Per Petterson, Pas facile de voler des chevaux

pasfaciledevolerL’auteur : Avant de commencer à écrire, Per Petterson travaille durant plusieurs années comme ouvrier agricole, puis comme libraire et traducteur. En 1987, il publie un premier recueil de petites histoires non traduites en français. Les lecteurs français le découvrent lorsque les éditions Circé publient Jusqu’en Sibérie en 2002, puis Dans le sillage en 2005. En 2003, Pas facile de voler des chevaux obtient un très grand succès en Norvège, Allemagne et Grande-Bretagne et reçoit deux prix littéraires importants en Scandinavie. Il est traduit et édité par Gallimard en 2006, suivi de Maudit soit le fleuve du temps en 2010. Per Petterson vit dans un petit village norvégien isolé.
256 pages
Editeur :
Gallimard (2006) Existe en poche.
Traduction : Terje Sinding
Titre original :
Ut og stjaele hester

Pour un livre tiré de mes étagères (je n’ai pas dit de ma pile à lire, puisque ce n’est pas pour moi qu’il avait été acheté !), c’est une très bonne pioche, et je suis étonnée de ne pas l’avoir lu avant. Cet auteur apparaît d’abord un peu comme l’équivalent masculin d’Herbjorg Wassmo, entre grands paysages et sombres histoires de famille. Mais le paysage est différent, une région forestière du sud de la Norvège, proche de la frontière suédoise, et si l’histoire est imprégnée du sens de la famille, il ne faut pas y chercher d’aussi lourds secrets qu’avec son homologue des îles Lofoten. Quoique…
Le narrateur, un homme dans la soixantaine, vient de s’installer dans une maison isolée au milieu des bois pour y passer l’hiver. Cet endroit lui rappelle celui où il passait son enfance, notamment l’été de ses quinze ans, en 1948, où tout devait changer, entre amitiés adolescentes, premiers émois et surtout, au centre du roman, les relations entre père et fils. En effet, pour ces quelques semaines, sa mère et sa sœur étaient restées en ville et le jeune homme se sentait plus proche de son père, s’intéressait de plus près aux événements survenus quelques années plus tôt, pendant la guerre. Par courts tableaux, il évoque cet été, dont le souvenir est ravivé lorsqu’il fait connaissance de son voisin le plus proche, un homme un peu plus jeune que lui, qu’il reconnaît pour l’avoir côtoyé lors de ce fameux été.
────
**Consigne A:** Relevez, dans la présentation de l'auteur de l'extrait de page sur Per Petterson, tous les titres de ses livres parus en français.
**Consigne B:** Poursuivez l'extrait de page consacré au roman de Per Petterson à partir de sa dernière phrase.

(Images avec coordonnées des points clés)
────
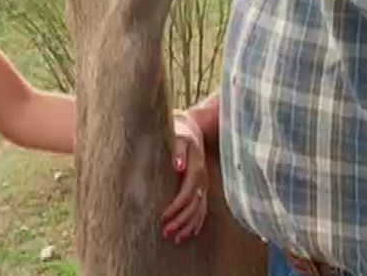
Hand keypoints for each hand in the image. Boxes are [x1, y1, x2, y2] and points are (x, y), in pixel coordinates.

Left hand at [161, 112, 207, 242]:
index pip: (187, 194)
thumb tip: (177, 166)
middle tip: (166, 232)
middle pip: (194, 206)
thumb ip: (177, 151)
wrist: (195, 127)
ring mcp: (204, 184)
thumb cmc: (182, 131)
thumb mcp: (179, 136)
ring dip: (188, 226)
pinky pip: (203, 208)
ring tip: (176, 238)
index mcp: (196, 169)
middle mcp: (202, 180)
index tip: (163, 217)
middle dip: (181, 221)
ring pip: (199, 210)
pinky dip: (197, 222)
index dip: (176, 207)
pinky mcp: (202, 187)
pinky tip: (190, 233)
────
**Réponse A:** Jusqu'en Sibérie ; Dans le sillage ; Pas facile de voler des chevaux ; Maudit soit le fleuve du temps

**Réponse B:**
Plein de sensibilité, le roman décrit d’une aussi belle manière la dérive des sentiments que des scènes forestières comme le flottage du bois sur la rivière. J’ai été touchée et emportée tout du long, alors que je craignais les sempiternels souvenirs d’enfance un peu mièvres. L’écriture comme la construction sont sobres, elliptiques. De très beaux passages m’ont enchantée, et une des rares fois où je commençais à trouver que les effets étaient un peu soulignés, tels une musique de film qui en rajoute sur l’image, l’auteur fait justement allusion à un film dont la grande scène change le destin du personnage, et il est le premier à s’en agacer. Comme dans la vie, le narrateur n’aura pas forcément une réponse précise à toutes les questions qui le taraudent, mais il sortira sans doute un peu différent de cette plongée dans ses souvenirs.

Extrait : Début novembre. Il est neuf heures. Les mésanges viennent se cogner à la fenêtre. Un peu assommées, il leur arrive de reprendre leur vol, mais parfois elles tombent et se débattent un moment dans la neige fraîche avant de retrouver l’usage de leurs ailes. Je me demande ce qu’elles peuvent bien venir chercher chez moi. Je jette un regard par la fenêtre donnant sur la forêt. Près du lac il y a une lueur rouge au-dessus des arbres. Le vent se lève. Je vois la forme du vent sur l’eau.

Les gens aiment bien qu’on leur raconte des choses avec modestie et sur le ton de la confidence, mais sans trop se livrer. Ainsi ils pensent vous connaître, mais ce n’est pas vrai. Ils connaissent des choses sur vous, ils ont appris certains détails, mais ils ne savent rien de vos sentiments ni de vos pensées, ils ignorent comment les événements de votre vie et les décisions que vous avez été amené à prendre ont fait de vous celui que vous êtes. Ils se contentent de vous attribuer leurs propres sentiments et leurs propres pensées ; avec leurs suppositions, ils reconstruisent une vie qui n’a pas grand-chose à voir avec la vôtre. Et vous êtes en sécurité. Si vous voulez rester à l’écart, personne ne peut vous atteindre. Il suffit de sourire poliment et de ne pas céder à la paranoïa ; malgré vos contorsions ils parleront de vous dans votre dos, vous ne pourrez pas l’éviter. Et vous feriez sans doute pareil.

47 commentaires sur « Per Petterson, Pas facile de voler des chevaux »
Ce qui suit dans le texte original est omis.